• INSTRUCTION: Only lines with the word "base" belong in the answer; copy them from the records below.

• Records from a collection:
################

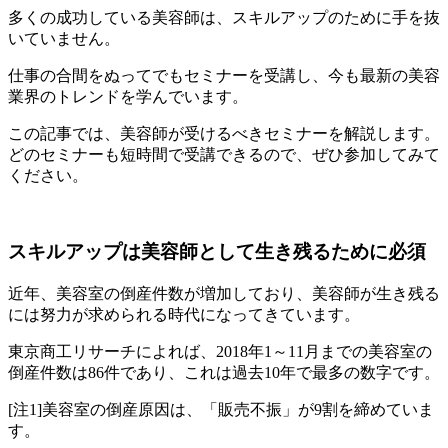
多くの成功している美容師は、スキルアップのために手を抜
いていません。
仕事の合間をぬってでもセミナーを受講し、今も最新の美容
業界のトレンドを学んでいます。
この記事では、美容師が受けるべきセミナーを解説します。
どのセミナーも短時間で受講できるので、ぜひ参加してみて
ください。
スキルアップは美容師として生き残るために必須
近年、美容室の倒産件数が増加しており、美容師が生き残る
には努力が求められる時代になってきています。
東京商工リサーチによれば、2018年1～11月までの美容室の
倒産件数は86件であり、これは過去10年で最多の数字です。
[注1]美容室の倒産原因は、「販売不振」が9割を締めていま
す。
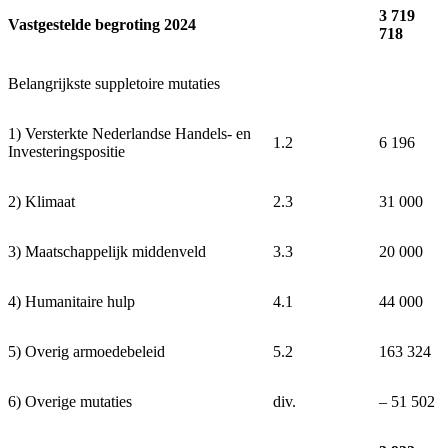
3 719
Vastgestelde begroting 2024
718
Belangrijkste suppletoire mutaties
1) Versterkte Nederlandse Handels- en
1.2
6 196
Investeringspositie
2) Klimaat
2.3
31 000
3) Maatschappelijk middenveld
3.3
20 000
4) Humanitaire hulp
4.1
44 000
5) Overig armoedebeleid
5.2
163 324
6) Overige mutaties
div.
‒ 51 502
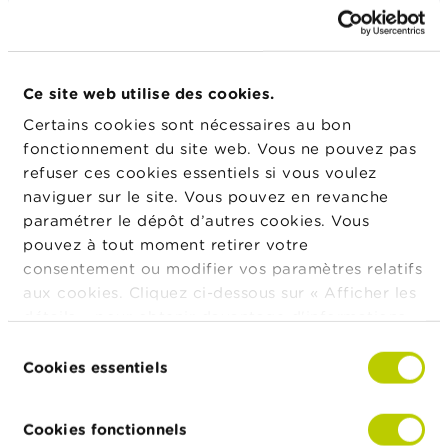
t
M
i
s
SIOEN INDUSTRIES
e
Ce site web utilise des cookies.
s
e
Certains cookies sont nécessaires au bon
n
GLOBAL GRAPHICS
fonctionnement du site web. Vous ne pouvez pas
g
a
refuser ces cookies essentiels si vous voulez
r
naviguer sur le site. Vous pouvez en revanche
d
paramétrer le dépôt d’autres cookies. Vous
BSB INTERNATIONAL
e
pouvez à tout moment retirer votre
consentement ou modifier vos paramètres relatifs
E
m
aux cookies. Cliquez ci-dessous sur « Afficher les
CFE
p
détails » pour obtenir davantage d'informations.
l
La politique en matière de cookies est
o
Sélection
i
consultable dans son intégralité
ici
.
Cookies essentiels
du
s
consentement
1
Page
Cookies fonctionnels
C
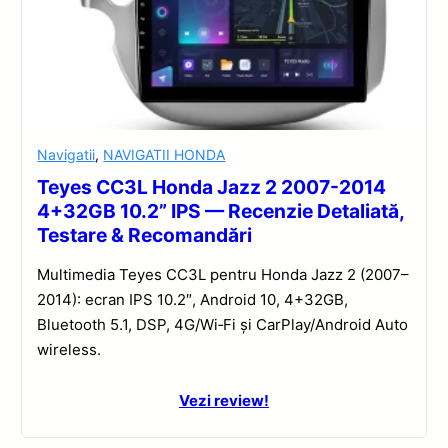
Navigatii
,
NAVIGATII HONDA
Teyes CC3L Honda Jazz 2 2007-2014
4+32GB 10.2” IPS — Recenzie Detaliată,
Testare & Recomandări
Multimedia Teyes CC3L pentru Honda Jazz 2 (2007–
2014): ecran IPS 10.2″, Android 10, 4+32GB,
Bluetooth 5.1, DSP, 4G/Wi‑Fi și CarPlay/Android Auto
wireless.
Vezi review!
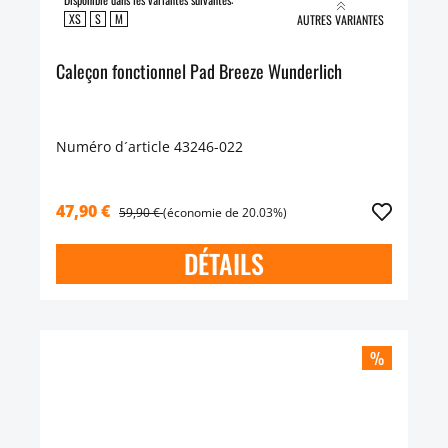
XS
S
M
AUTRES VARIANTES
Caleçon fonctionnel Pad Breeze Wunderlich
Numéro d´article 43246-022
47,90 €
59,90 €
(économie de 20.03%)
DÉTAILS
%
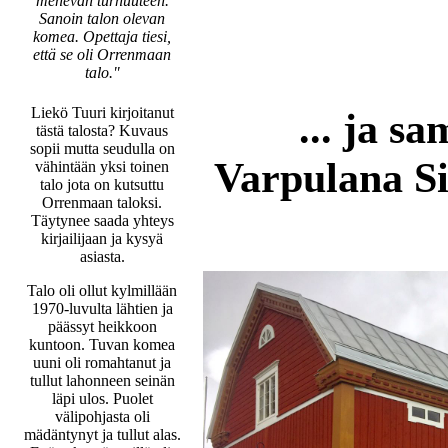
menevän turhuuteen.
Sanoin talon olevan
komea. Opettaja tiesi,
että se oli Orrenmaan
talo."
Liekö Tuuri kirjoitanut
... ja s
tästä talosta? Kuvaus
sopii mutta seudulla on
Varpulana S
vähintään yksi toinen
talo jota on kutsuttu
Orrenmaan taloksi.
Täytynee saada yhteys
kirjailijaan ja kysyä
asiasta.
Talo oli ollut kylmillään
1970-luvulta lähtien ja
päässyt heikkoon
kuntoon. Tuvan komea
uuni oli romahtanut ja
tullut lahonneen seinän
läpi ulos. Puolet
välipohjasta oli
mädäntynyt ja tullut alas.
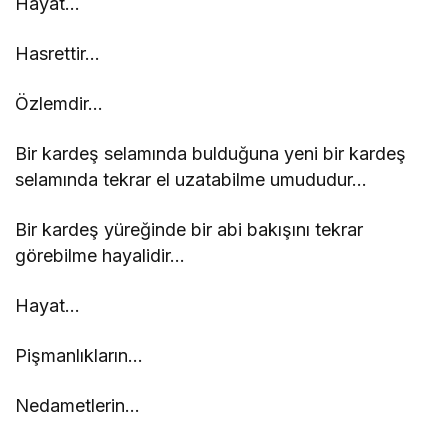
Hayat…
Hasrettir…
Özlemdir…
Bir kardeş selamında bulduğuna yeni bir kardeş
selamında tekrar el uzatabilme umududur…
Bir kardeş yüreğinde bir abi bakışını tekrar
görebilme hayalidir…
Hayat…
Pişmanlıkların…
Nedametlerin…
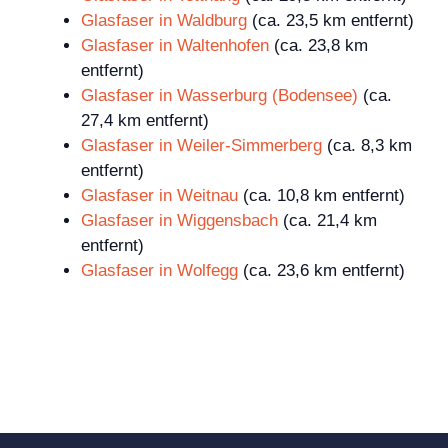
Glasfaser in Waldburg
(ca. 23,5 km entfernt)
Glasfaser in Waltenhofen
(ca. 23,8 km
entfernt)
Glasfaser in Wasserburg (Bodensee)
(ca.
27,4 km entfernt)
Glasfaser in Weiler-Simmerberg
(ca. 8,3 km
entfernt)
Glasfaser in Weitnau
(ca. 10,8 km entfernt)
Glasfaser in Wiggensbach
(ca. 21,4 km
entfernt)
Glasfaser in Wolfegg
(ca. 23,6 km entfernt)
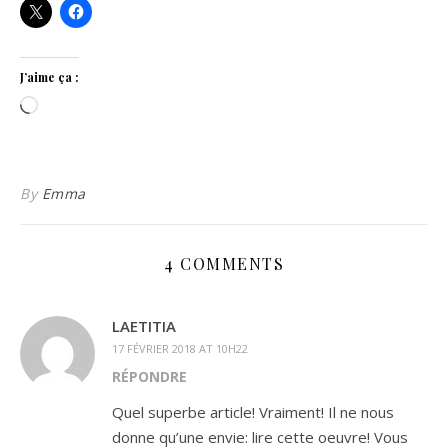
J’aime ça :
Chargement…
By
Emma
4 COMMENTS
LAETITIA
17 FÉVRIER 2018 AT 10H22
RÉPONDRE
Quel superbe article! Vraiment! Il ne nous
donne qu’une envie: lire cette oeuvre! Vous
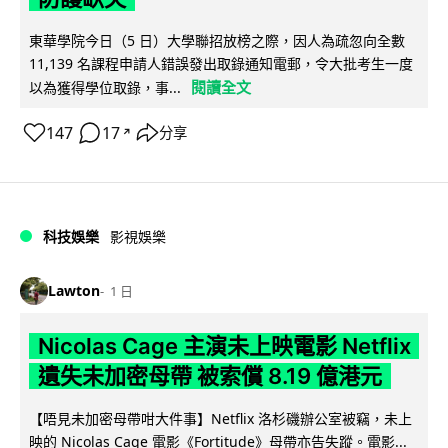
東華學院今日（5 日）大學聯招放榜之際，因人為疏忽向全數
11,139 名課程申請人錯誤發出取錄通知電郵，令大批考生一度
閱讀全文
以為獲得學位取錄，事...
147
17
分享
↗
科技娛樂
影視娛樂
Lawton
1 日
Nicolas Cage 主演未上映電影 Netflix
遺失未加密母帶 被索償 8.19 億港元
【唔見未加密母帶咁大件事】Netflix 洛杉磯辦公室被竊，未上
映的 Nicolas Cage 電影《Fortitude》母帶亦告失蹤。電影...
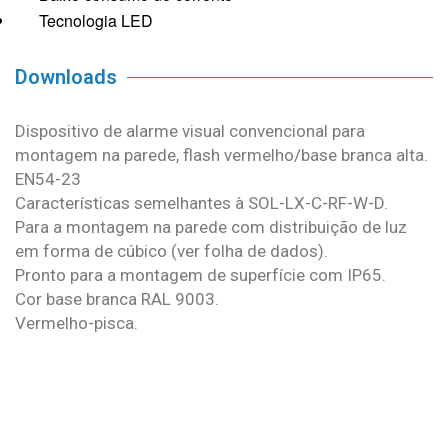
Tecnologia LED
Downloads
Dispositivo de alarme visual convencional para
montagem na parede, flash vermelho/base branca alta.
EN54-23
Características semelhantes à SOL-LX-C-RF-W-D.
Para a montagem na parede com distribuição de luz
em forma de cúbico (ver folha de dados).
Pronto para a montagem de superfície com IP65.
Cor base branca RAL 9003.
Vermelho-pisca.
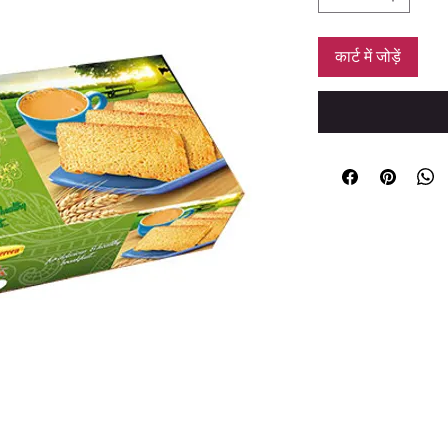
कार्ट में जोड़ें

################

• COMPLETED TASK:
montagem na parede, flash vermelho/base branca alta.
Cor base branca RAL 9003.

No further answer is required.